Answer 10) If you have an exposure for any of the above coverages you should consider adding them to your business policy. I believe the most important thing that operators pass on is Replacement Cost Coverage. Often, to save premium dollars, the insured will opt to buy an Actual Cash Value policy which means that any loss will be depreciated according to the age of the item(s) claimed. In a total loss, there would not be enough coverage to rebuild and the insured would be out-of-pocket for everything over the depreciated cost. Replacement Cost is a limit high enough to replace and rebuild with like kind and quality with no depreciation for age.

Question 11) Are there any myths/fallacies about small-business/laundry insurance?

Answer 11) One myth about all insurance is that credit is always given for alarm systems and surveillance cameras. Television ads often make this claim. The problem is that alarms are often not turned on when the store is closed. They are either forgotten or they go off too often so the owner stops setting them. Surveillance cameras are nice but they don’t help the insurance company to see a slip and fall if they are recorded over time and time again. Often a lawsuit is filed up to two years after an incident occurs and the owner may never have been aware of it. By then the tape is gone and doesn’t help the insurance company in settling the claim.

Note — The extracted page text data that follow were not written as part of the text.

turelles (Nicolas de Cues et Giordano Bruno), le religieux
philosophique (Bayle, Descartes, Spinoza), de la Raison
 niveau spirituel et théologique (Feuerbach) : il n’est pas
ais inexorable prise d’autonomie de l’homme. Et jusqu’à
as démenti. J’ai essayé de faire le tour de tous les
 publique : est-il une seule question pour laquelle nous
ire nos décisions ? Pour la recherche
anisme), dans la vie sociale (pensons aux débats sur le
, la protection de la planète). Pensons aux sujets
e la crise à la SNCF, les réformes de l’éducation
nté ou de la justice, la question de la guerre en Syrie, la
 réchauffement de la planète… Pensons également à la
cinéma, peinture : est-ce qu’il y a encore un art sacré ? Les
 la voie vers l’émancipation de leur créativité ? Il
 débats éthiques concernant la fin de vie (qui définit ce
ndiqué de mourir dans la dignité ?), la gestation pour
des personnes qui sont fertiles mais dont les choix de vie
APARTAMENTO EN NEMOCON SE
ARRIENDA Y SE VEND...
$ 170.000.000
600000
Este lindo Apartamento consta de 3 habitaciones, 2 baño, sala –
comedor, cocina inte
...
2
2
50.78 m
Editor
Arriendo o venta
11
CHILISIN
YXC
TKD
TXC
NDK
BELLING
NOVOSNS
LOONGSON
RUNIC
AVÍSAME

Question 12) Does any confusion ever arise about who is responsible for insurance: the landlord or the tenant?

Answer 12) Sometimes there is confusion on the part of the tenant regarding his lease requirements. A lease may require the tenant to buy building insurance. In this case the named insured can include the actual building owner and the business owner and both the building and the business will be insured on one policy. This is not common, however, if the tenant is located in a shopping center. It would not be efficient for each party in the center to cover the building so the landlord will include the cost of building insurance in each part's rent. But please read your lease thoroughly and, if you don’t understand something, contact your attorney. If it is an insurance matter, contact your agent.

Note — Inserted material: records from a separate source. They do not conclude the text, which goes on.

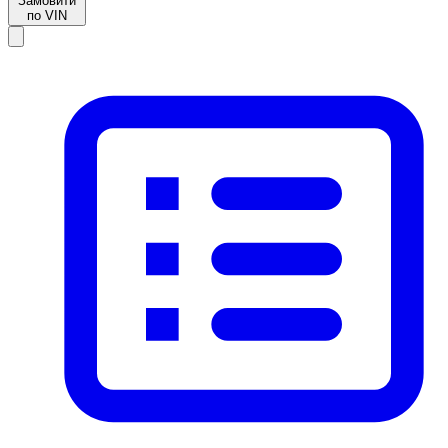
Замовити
по VIN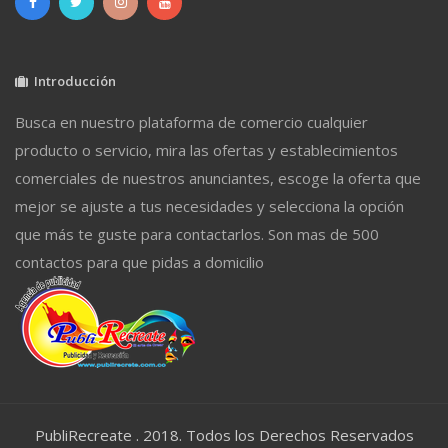
Introducción
Busca en nuestro plataforma de comercio cualquier
producto o servicio, mira las ofertas y establecimientos
comerciales de nuestros anunciantes, escoge la oferta que
mejor se ajuste a tus necesidades y selecciona la opción
que más te guste para contactarlos. Son mas de 500
contactos para que pidas a domicilio
PubliRecreate . 2018. Todos los Derechos Reservados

Question 13) How often should an owner evaluate his/her insurance coverage?

Answer 13) Laundromat owners should evaluate their coverage needs when first purchasing a policy and then three months prior to each annual renewal. If new equipment is purchased or a new operation is started, your needs may change and you should not wait until renewal to call your agent. And don’t forget to contact your agent if you close or sell a location. Many customers completely forget to let the insurance company know and they may be entitled to a credit when the location is deleted. Also let the agent know about any new locations immediately.

Question 14) Can an owner with multiple stores receive any type of insurance discount?

 Answer 14) Multiple stores do not usually create an automatic discount. However, if you have multiple stores it may save you some premium dollars to put them on one policy as opposed to writing each one on a separate policy.

Question 15) In these challenging economic times, have you noticed more laundry owners shopping for coverage?

Answer 15) Most Main Street businesses, including laundries, shop for coverage at renewal because they are contacted by so many insurance agents. This seems to be the case regardless of the status of the economy. But once an owner finds the company that can give him what he needs at a fair and competitive price and he has trust in the company reputation, representatives and service, he is likely to stay with that company for many years.

Question 16) In general, what, if any, insurance advice would you offer coin laundry owners?

 Answer 16) My advice to coin laundry owners:
• Do what you can to reduce risk
• Do walk-around inspections both inside and out on a regular basis
• Clean lint on a daily basis
• Post emergency numbers in a prominent place
• Do a yearly review with your insurance agent on coverage needs
• Remember to include all costs in choosing your insurance limit
• Report all claims and incidents that could result in a claim promptly

DISCLAIMER: This is only a brief overview of general coverage issues. Actual coverage is determined by the coverage terms, definitions, and exclusions in each individual insurance policy.